__Record set__:
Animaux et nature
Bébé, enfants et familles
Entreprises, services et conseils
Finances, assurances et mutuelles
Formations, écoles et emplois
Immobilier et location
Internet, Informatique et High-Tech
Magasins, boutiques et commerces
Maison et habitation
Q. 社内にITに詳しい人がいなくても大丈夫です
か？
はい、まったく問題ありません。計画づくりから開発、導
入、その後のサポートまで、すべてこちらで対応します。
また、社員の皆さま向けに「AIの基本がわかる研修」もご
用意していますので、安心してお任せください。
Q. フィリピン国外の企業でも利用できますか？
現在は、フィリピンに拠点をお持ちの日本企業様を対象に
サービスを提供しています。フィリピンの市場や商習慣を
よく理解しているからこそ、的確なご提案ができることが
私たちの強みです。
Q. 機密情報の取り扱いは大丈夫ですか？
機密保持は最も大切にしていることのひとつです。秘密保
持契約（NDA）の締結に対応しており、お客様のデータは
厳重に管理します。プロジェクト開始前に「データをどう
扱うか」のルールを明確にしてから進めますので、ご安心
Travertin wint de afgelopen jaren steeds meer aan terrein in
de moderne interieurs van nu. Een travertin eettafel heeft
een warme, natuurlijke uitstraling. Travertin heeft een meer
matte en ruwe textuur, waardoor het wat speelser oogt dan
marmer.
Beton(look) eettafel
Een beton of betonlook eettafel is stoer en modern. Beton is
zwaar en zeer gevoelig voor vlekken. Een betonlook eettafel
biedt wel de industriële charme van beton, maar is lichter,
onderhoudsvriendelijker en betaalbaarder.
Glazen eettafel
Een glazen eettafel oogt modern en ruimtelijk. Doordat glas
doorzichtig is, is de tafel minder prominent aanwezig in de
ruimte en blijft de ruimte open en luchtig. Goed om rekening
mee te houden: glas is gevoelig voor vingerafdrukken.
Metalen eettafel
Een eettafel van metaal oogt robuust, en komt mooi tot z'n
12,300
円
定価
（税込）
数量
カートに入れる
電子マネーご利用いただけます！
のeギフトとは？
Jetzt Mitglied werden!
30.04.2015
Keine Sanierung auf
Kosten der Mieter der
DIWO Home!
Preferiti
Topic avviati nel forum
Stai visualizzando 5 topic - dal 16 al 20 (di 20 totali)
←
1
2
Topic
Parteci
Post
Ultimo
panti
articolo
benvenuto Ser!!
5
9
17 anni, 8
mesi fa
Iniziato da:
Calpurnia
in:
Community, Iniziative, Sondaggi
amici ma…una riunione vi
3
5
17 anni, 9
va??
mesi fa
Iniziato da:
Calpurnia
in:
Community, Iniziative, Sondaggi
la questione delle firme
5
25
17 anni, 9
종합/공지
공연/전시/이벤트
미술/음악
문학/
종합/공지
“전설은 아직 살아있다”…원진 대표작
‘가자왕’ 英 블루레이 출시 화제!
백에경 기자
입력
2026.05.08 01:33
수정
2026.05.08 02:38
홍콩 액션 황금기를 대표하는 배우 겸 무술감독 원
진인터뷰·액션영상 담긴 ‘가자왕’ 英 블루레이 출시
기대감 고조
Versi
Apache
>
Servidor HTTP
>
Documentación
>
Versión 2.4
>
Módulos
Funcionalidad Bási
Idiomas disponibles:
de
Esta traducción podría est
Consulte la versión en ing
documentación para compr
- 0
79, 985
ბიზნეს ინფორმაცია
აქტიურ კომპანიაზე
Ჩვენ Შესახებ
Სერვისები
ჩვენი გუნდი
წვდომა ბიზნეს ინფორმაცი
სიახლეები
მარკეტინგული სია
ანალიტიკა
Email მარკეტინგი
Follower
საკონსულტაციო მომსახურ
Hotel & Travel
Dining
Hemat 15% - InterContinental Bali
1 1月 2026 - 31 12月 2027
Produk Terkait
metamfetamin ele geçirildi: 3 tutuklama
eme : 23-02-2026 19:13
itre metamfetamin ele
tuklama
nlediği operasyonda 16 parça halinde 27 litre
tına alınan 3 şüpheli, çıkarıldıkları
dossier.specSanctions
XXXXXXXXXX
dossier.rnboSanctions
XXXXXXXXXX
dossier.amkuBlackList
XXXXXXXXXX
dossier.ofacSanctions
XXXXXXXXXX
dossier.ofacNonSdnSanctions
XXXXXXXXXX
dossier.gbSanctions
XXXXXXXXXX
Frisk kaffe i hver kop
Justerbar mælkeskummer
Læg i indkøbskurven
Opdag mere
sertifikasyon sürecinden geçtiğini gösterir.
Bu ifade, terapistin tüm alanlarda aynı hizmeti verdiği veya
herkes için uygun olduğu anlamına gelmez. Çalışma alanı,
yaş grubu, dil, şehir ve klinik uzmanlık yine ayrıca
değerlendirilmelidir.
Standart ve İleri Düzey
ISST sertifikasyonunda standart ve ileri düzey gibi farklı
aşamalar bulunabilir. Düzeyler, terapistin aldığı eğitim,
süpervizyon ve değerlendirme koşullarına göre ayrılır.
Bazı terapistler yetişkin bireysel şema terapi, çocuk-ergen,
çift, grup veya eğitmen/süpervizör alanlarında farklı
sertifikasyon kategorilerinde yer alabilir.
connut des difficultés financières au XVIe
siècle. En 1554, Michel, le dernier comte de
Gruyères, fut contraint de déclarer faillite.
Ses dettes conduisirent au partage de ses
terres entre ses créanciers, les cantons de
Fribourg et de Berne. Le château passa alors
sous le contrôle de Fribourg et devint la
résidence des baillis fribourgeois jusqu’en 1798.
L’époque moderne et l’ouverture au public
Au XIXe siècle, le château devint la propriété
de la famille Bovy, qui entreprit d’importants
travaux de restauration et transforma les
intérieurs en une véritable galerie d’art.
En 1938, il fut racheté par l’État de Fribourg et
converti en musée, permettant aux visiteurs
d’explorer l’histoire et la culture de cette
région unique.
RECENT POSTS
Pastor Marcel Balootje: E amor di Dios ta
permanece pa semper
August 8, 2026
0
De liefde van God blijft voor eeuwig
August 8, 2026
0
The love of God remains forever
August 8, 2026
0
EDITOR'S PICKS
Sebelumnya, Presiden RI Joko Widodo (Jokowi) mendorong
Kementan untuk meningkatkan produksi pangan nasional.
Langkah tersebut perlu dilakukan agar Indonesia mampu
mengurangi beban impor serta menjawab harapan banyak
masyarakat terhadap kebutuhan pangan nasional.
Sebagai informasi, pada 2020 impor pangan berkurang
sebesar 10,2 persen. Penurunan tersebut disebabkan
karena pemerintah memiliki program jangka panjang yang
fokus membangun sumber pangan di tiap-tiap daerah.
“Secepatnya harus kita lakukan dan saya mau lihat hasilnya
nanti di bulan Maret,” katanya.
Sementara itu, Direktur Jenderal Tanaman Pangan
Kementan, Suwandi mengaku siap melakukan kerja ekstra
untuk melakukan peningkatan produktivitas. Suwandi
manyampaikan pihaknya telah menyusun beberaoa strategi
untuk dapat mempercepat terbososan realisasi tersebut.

__Exercise directions__: Reproduce, line by line and without any alteration, the text of every one of the records above.

__Final answer__:
Animaux et nature
Bébé, enfants et familles
Entreprises, services et conseils
Finances, assurances et mutuelles
Formations, écoles et emplois
Immobilier et location
Internet, Informatique et High-Tech
Magasins, boutiques et commerces
Maison et habitation
Q. 社内にITに詳しい人がいなくても大丈夫です
か？
はい、まったく問題ありません。計画づくりから開発、導
入、その後のサポートまで、すべてこちらで対応します。
また、社員の皆さま向けに「AIの基本がわかる研修」もご
用意していますので、安心してお任せください。
Q. フィリピン国外の企業でも利用できますか？
現在は、フィリピンに拠点をお持ちの日本企業様を対象に
サービスを提供しています。フィリピンの市場や商習慣を
よく理解しているからこそ、的確なご提案ができることが
私たちの強みです。
Q. 機密情報の取り扱いは大丈夫ですか？
機密保持は最も大切にしていることのひとつです。秘密保
持契約（NDA）の締結に対応しており、お客様のデータは
厳重に管理します。プロジェクト開始前に「データをどう
扱うか」のルールを明確にしてから進めますので、ご安心
Travertin wint de afgelopen jaren steeds meer aan terrein in
de moderne interieurs van nu. Een travertin eettafel heeft
een warme, natuurlijke uitstraling. Travertin heeft een meer
matte en ruwe textuur, waardoor het wat speelser oogt dan
marmer.
Beton(look) eettafel
Een beton of betonlook eettafel is stoer en modern. Beton is
zwaar en zeer gevoelig voor vlekken. Een betonlook eettafel
biedt wel de industriële charme van beton, maar is lichter,
onderhoudsvriendelijker en betaalbaarder.
Glazen eettafel
Een glazen eettafel oogt modern en ruimtelijk. Doordat glas
doorzichtig is, is de tafel minder prominent aanwezig in de
ruimte en blijft de ruimte open en luchtig. Goed om rekening
mee te houden: glas is gevoelig voor vingerafdrukken.
Metalen eettafel
Een eettafel van metaal oogt robuust, en komt mooi tot z'n
12,300
円
定価
（税込）
数量
カートに入れる
電子マネーご利用いただけます！
のeギフトとは？
Jetzt Mitglied werden!
30.04.2015
Keine Sanierung auf
Kosten der Mieter der
DIWO Home!
Preferiti
Topic avviati nel forum
Stai visualizzando 5 topic - dal 16 al 20 (di 20 totali)
←
1
2
Topic
Parteci
Post
Ultimo
panti
articolo
benvenuto Ser!!
5
9
17 anni, 8
mesi fa
Iniziato da:
Calpurnia
in:
Community, Iniziative, Sondaggi
amici ma…una riunione vi
3
5
17 anni, 9
va??
mesi fa
Iniziato da:
Calpurnia
in:
Community, Iniziative, Sondaggi
la questione delle firme
5
25
17 anni, 9
종합/공지
공연/전시/이벤트
미술/음악
문학/
종합/공지
“전설은 아직 살아있다”…원진 대표작
‘가자왕’ 英 블루레이 출시 화제!
백에경 기자
입력
2026.05.08 01:33
수정
2026.05.08 02:38
홍콩 액션 황금기를 대표하는 배우 겸 무술감독 원
진인터뷰·액션영상 담긴 ‘가자왕’ 英 블루레이 출시
기대감 고조
Versi
Apache
>
Servidor HTTP
>
Documentación
>
Versión 2.4
>
Módulos
Funcionalidad Bási
Idiomas disponibles:
de
Esta traducción podría est
Consulte la versión en ing
documentación para compr
- 0
79, 985
ბიზნეს ინფორმაცია
აქტიურ კომპანიაზე
Ჩვენ Შესახებ
Სერვისები
ჩვენი გუნდი
წვდომა ბიზნეს ინფორმაცი
სიახლეები
მარკეტინგული სია
ანალიტიკა
Email მარკეტინგი
Follower
საკონსულტაციო მომსახურ
Hotel & Travel
Dining
Hemat 15% - InterContinental Bali
1 1月 2026 - 31 12月 2027
Produk Terkait
metamfetamin ele geçirildi: 3 tutuklama
eme : 23-02-2026 19:13
itre metamfetamin ele
tuklama
nlediği operasyonda 16 parça halinde 27 litre
tına alınan 3 şüpheli, çıkarıldıkları
dossier.specSanctions
XXXXXXXXXX
dossier.rnboSanctions
XXXXXXXXXX
dossier.amkuBlackList
XXXXXXXXXX
dossier.ofacSanctions
XXXXXXXXXX
dossier.ofacNonSdnSanctions
XXXXXXXXXX
dossier.gbSanctions
XXXXXXXXXX
Frisk kaffe i hver kop
Justerbar mælkeskummer
Læg i indkøbskurven
Opdag mere
sertifikasyon sürecinden geçtiğini gösterir.
Bu ifade, terapistin tüm alanlarda aynı hizmeti verdiği veya
herkes için uygun olduğu anlamına gelmez. Çalışma alanı,
yaş grubu, dil, şehir ve klinik uzmanlık yine ayrıca
değerlendirilmelidir.
Standart ve İleri Düzey
ISST sertifikasyonunda standart ve ileri düzey gibi farklı
aşamalar bulunabilir. Düzeyler, terapistin aldığı eğitim,
süpervizyon ve değerlendirme koşullarına göre ayrılır.
Bazı terapistler yetişkin bireysel şema terapi, çocuk-ergen,
çift, grup veya eğitmen/süpervizör alanlarında farklı
sertifikasyon kategorilerinde yer alabilir.
connut des difficultés financières au XVIe
siècle. En 1554, Michel, le dernier comte de
Gruyères, fut contraint de déclarer faillite.
Ses dettes conduisirent au partage de ses
terres entre ses créanciers, les cantons de
Fribourg et de Berne. Le château passa alors
sous le contrôle de Fribourg et devint la
résidence des baillis fribourgeois jusqu’en 1798.
L’époque moderne et l’ouverture au public
Au XIXe siècle, le château devint la propriété
de la famille Bovy, qui entreprit d’importants
travaux de restauration et transforma les
intérieurs en une véritable galerie d’art.
En 1938, il fut racheté par l’État de Fribourg et
converti en musée, permettant aux visiteurs
d’explorer l’histoire et la culture de cette
région unique.
RECENT POSTS
Pastor Marcel Balootje: E amor di Dios ta
permanece pa semper
August 8, 2026
0
De liefde van God blijft voor eeuwig
August 8, 2026
0
The love of God remains forever
August 8, 2026
0
EDITOR'S PICKS
Sebelumnya, Presiden RI Joko Widodo (Jokowi) mendorong
Kementan untuk meningkatkan produksi pangan nasional.
Langkah tersebut perlu dilakukan agar Indonesia mampu
mengurangi beban impor serta menjawab harapan banyak
masyarakat terhadap kebutuhan pangan nasional.
Sebagai informasi, pada 2020 impor pangan berkurang
sebesar 10,2 persen. Penurunan tersebut disebabkan
karena pemerintah memiliki program jangka panjang yang
fokus membangun sumber pangan di tiap-tiap daerah.
“Secepatnya harus kita lakukan dan saya mau lihat hasilnya
nanti di bulan Maret,” katanya.
Sementara itu, Direktur Jenderal Tanaman Pangan
Kementan, Suwandi mengaku siap melakukan kerja ekstra
untuk melakukan peningkatan produktivitas. Suwandi
manyampaikan pihaknya telah menyusun beberaoa strategi
untuk dapat mempercepat terbososan realisasi tersebut.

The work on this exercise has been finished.